**Task brief:**
Please copy each line below that contains the word "experience".

(Beginning of Provided entries)

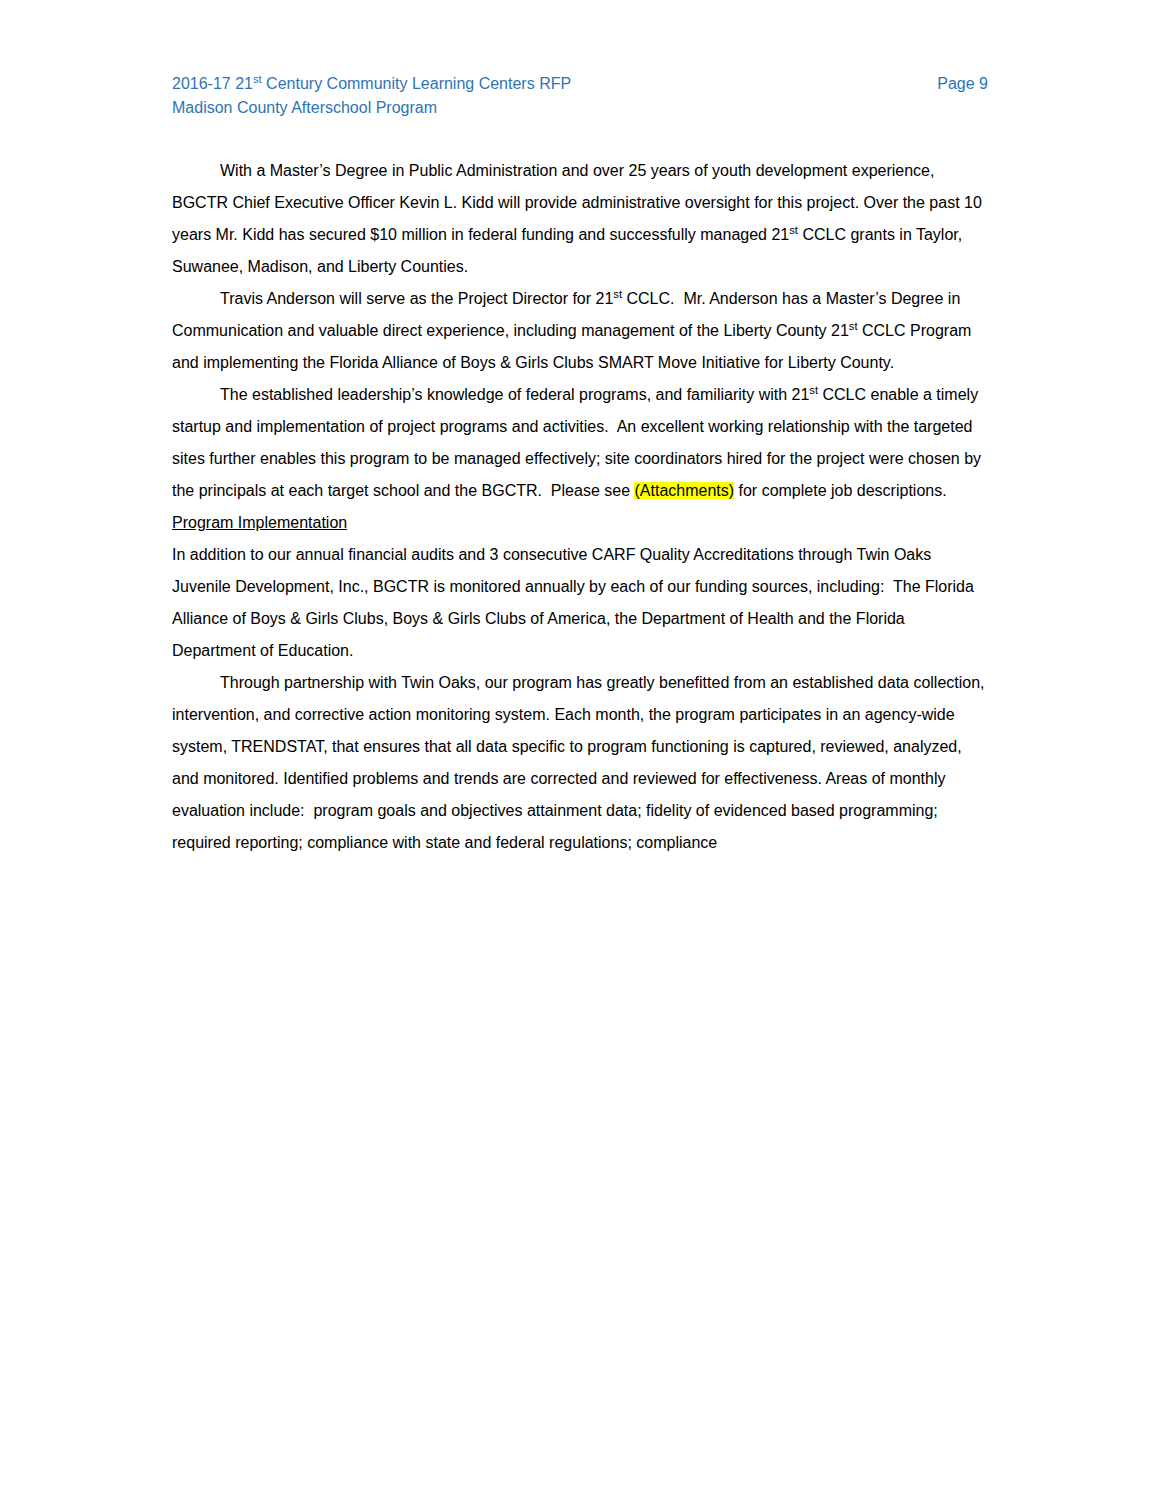2016-17 21st Century Community Learning Centers RFP Madison County Afterschool Program
Page 9
With a Master’s Degree in Public Administration and over 25 years of youth development experience, BGCTR Chief Executive Officer Kevin L. Kidd will provide administrative oversight for this project. Over the past 10 years Mr. Kidd has secured $10 million in federal funding and successfully managed 21st CCLC grants in Taylor, Suwanee, Madison, and Liberty Counties.
Travis Anderson will serve as the Project Director for 21st CCLC. Mr. Anderson has a Master’s Degree in Communication and valuable direct experience, including management of the Liberty County 21st CCLC Program and implementing the Florida Alliance of Boys & Girls Clubs SMART Move Initiative for Liberty County.
The established leadership’s knowledge of federal programs, and familiarity with 21st CCLC enable a timely startup and implementation of project programs and activities. An excellent working relationship with the targeted sites further enables this program to be managed effectively; site coordinators hired for the project were chosen by the principals at each target school and the BGCTR. Please see (Attachments) for complete job descriptions.
Program Implementation
In addition to our annual financial audits and 3 consecutive CARF Quality Accreditations through Twin Oaks Juvenile Development, Inc., BGCTR is monitored annually by each of our funding sources, including: The Florida Alliance of Boys & Girls Clubs, Boys & Girls Clubs of America, the Department of Health and the Florida Department of Education.
Through partnership with Twin Oaks, our program has greatly benefitted from an established data collection, intervention, and corrective action monitoring system. Each month, the program participates in an agency-wide system, TRENDSTAT, that ensures that all data specific to program functioning is captured, reviewed, analyzed, and monitored. Identified problems and trends are corrected and reviewed for effectiveness. Areas of monthly evaluation include: program goals and objectives attainment data; fidelity of evidenced based programming; required reporting; compliance with state and federal regulations; compliance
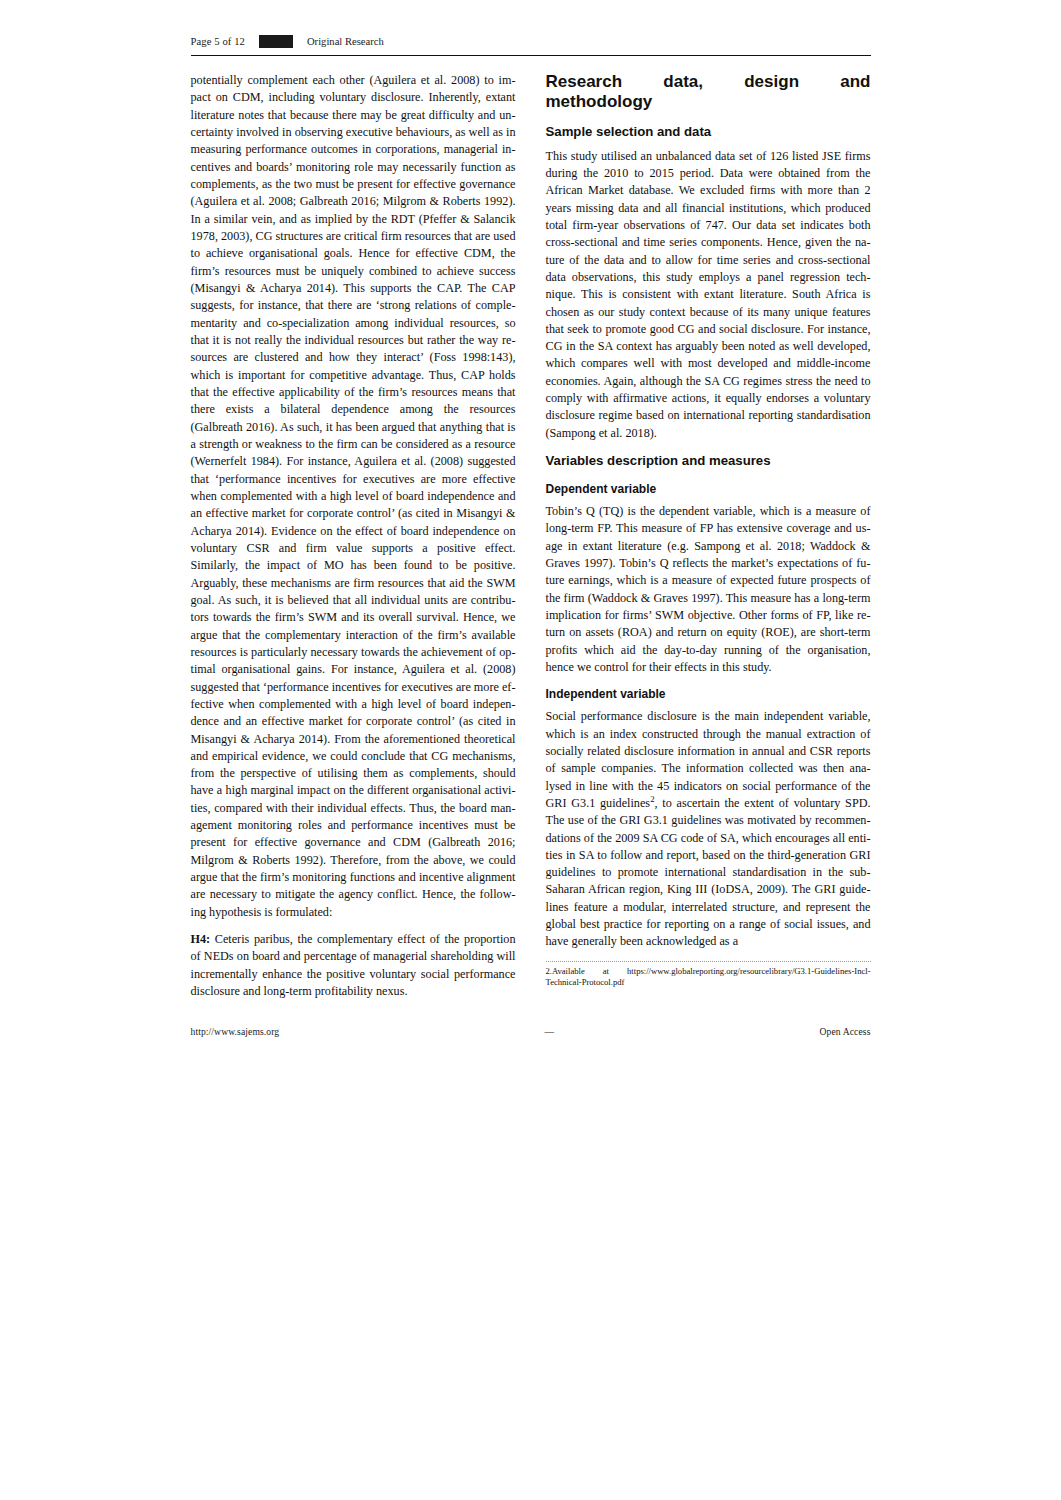Page 5 of 12 Original Research
potentially complement each other (Aguilera et al. 2008) to impact on CDM, including voluntary disclosure. Inherently, extant literature notes that because there may be great difficulty and uncertainty involved in observing executive behaviours, as well as in measuring performance outcomes in corporations, managerial incentives and boards’ monitoring role may necessarily function as complements, as the two must be present for effective governance (Aguilera et al. 2008; Galbreath 2016; Milgrom & Roberts 1992). In a similar vein, and as implied by the RDT (Pfeffer & Salancik 1978, 2003), CG structures are critical firm resources that are used to achieve organisational goals. Hence for effective CDM, the firm’s resources must be uniquely combined to achieve success (Misangyi & Acharya 2014). This supports the CAP. The CAP suggests, for instance, that there are ‘strong relations of complementarity and co-specialization among individual resources, so that it is not really the individual resources but rather the way resources are clustered and how they interact’ (Foss 1998:143), which is important for competitive advantage. Thus, CAP holds that the effective applicability of the firm’s resources means that there exists a bilateral dependence among the resources (Galbreath 2016). As such, it has been argued that anything that is a strength or weakness to the firm can be considered as a resource (Wernerfelt 1984). For instance, Aguilera et al. (2008) suggested that ‘performance incentives for executives are more effective when complemented with a high level of board independence and an effective market for corporate control’ (as cited in Misangyi & Acharya 2014). Evidence on the effect of board independence on voluntary CSR and firm value supports a positive effect. Similarly, the impact of MO has been found to be positive. Arguably, these mechanisms are firm resources that aid the SWM goal. As such, it is believed that all individual units are contributors towards the firm’s SWM and its overall survival. Hence, we argue that the complementary interaction of the firm’s available resources is particularly necessary towards the achievement of optimal organisational gains. For instance, Aguilera et al. (2008) suggested that ‘performance incentives for executives are more effective when complemented with a high level of board independence and an effective market for corporate control’ (as cited in Misangyi & Acharya 2014). From the aforementioned theoretical and empirical evidence, we could conclude that CG mechanisms, from the perspective of utilising them as complements, should have a high marginal impact on the different organisational activities, compared with their individual effects. Thus, the board management monitoring roles and performance incentives must be present for effective governance and CDM (Galbreath 2016; Milgrom & Roberts 1992). Therefore, from the above, we could argue that the firm’s monitoring functions and incentive alignment are necessary to mitigate the agency conflict. Hence, the following hypothesis is formulated:
H4: Ceteris paribus, the complementary effect of the proportion of NEDs on board and percentage of managerial shareholding will incrementally enhance the positive voluntary social performance disclosure and long-term profitability nexus.
Research data, design and methodology
Sample selection and data
This study utilised an unbalanced data set of 126 listed JSE firms during the 2010 to 2015 period. Data were obtained from the African Market database. We excluded firms with more than 2 years missing data and all financial institutions, which produced total firm-year observations of 747. Our data set indicates both cross-sectional and time series components. Hence, given the nature of the data and to allow for time series and cross-sectional data observations, this study employs a panel regression technique. This is consistent with extant literature. South Africa is chosen as our study context because of its many unique features that seek to promote good CG and social disclosure. For instance, CG in the SA context has arguably been noted as well developed, which compares well with most developed and middle-income economies. Again, although the SA CG regimes stress the need to comply with affirmative actions, it equally endorses a voluntary disclosure regime based on international reporting standardisation (Sampong et al. 2018).
Variables description and measures
Dependent variable
Tobin’s Q (TQ) is the dependent variable, which is a measure of long-term FP. This measure of FP has extensive coverage and usage in extant literature (e.g. Sampong et al. 2018; Waddock & Graves 1997). Tobin’s Q reflects the market’s expectations of future earnings, which is a measure of expected future prospects of the firm (Waddock & Graves 1997). This measure has a long-term implication for firms’ SWM objective. Other forms of FP, like return on assets (ROA) and return on equity (ROE), are short-term profits which aid the day-to-day running of the organisation, hence we control for their effects in this study.
Independent variable
Social performance disclosure is the main independent variable, which is an index constructed through the manual extraction of socially related disclosure information in annual and CSR reports of sample companies. The information collected was then analysed in line with the 45 indicators on social performance of the GRI G3.1 guidelines2, to ascertain the extent of voluntary SPD. The use of the GRI G3.1 guidelines was motivated by recommendations of the 2009 SA CG code of SA, which encourages all entities in SA to follow and report, based on the third-generation GRI guidelines to promote international standardisation in the sub-Saharan African region, King III (IoDSA, 2009). The GRI guidelines feature a modular, interrelated structure, and represent the global best practice for reporting on a range of social issues, and have generally been acknowledged as a
2.Available at https://www.globalreporting.org/resourcelibrary/G3.1-Guidelines-Incl-Technical-Protocol.pdf
http://www.sajems.org — Open Access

(End of Provided entries)

**Result of this exercise:**
With a Master’s Degree in Public Administration and over 25 years of youth development experience, BGCTR Chief Executive Officer Kevin L. Kidd will provide administrative oversight for this project. Over the past 10 years Mr. Kidd has secured $10 million in federal funding and successfully managed 21st CCLC grants in Taylor, Suwanee, Madison, and Liberty Counties.
Travis Anderson will serve as the Project Director for 21st CCLC. Mr. Anderson has a Master’s Degree in Communication and valuable direct experience, including management of the Liberty County 21st CCLC Program and implementing the Florida Alliance of Boys & Girls Clubs SMART Move Initiative for Liberty County.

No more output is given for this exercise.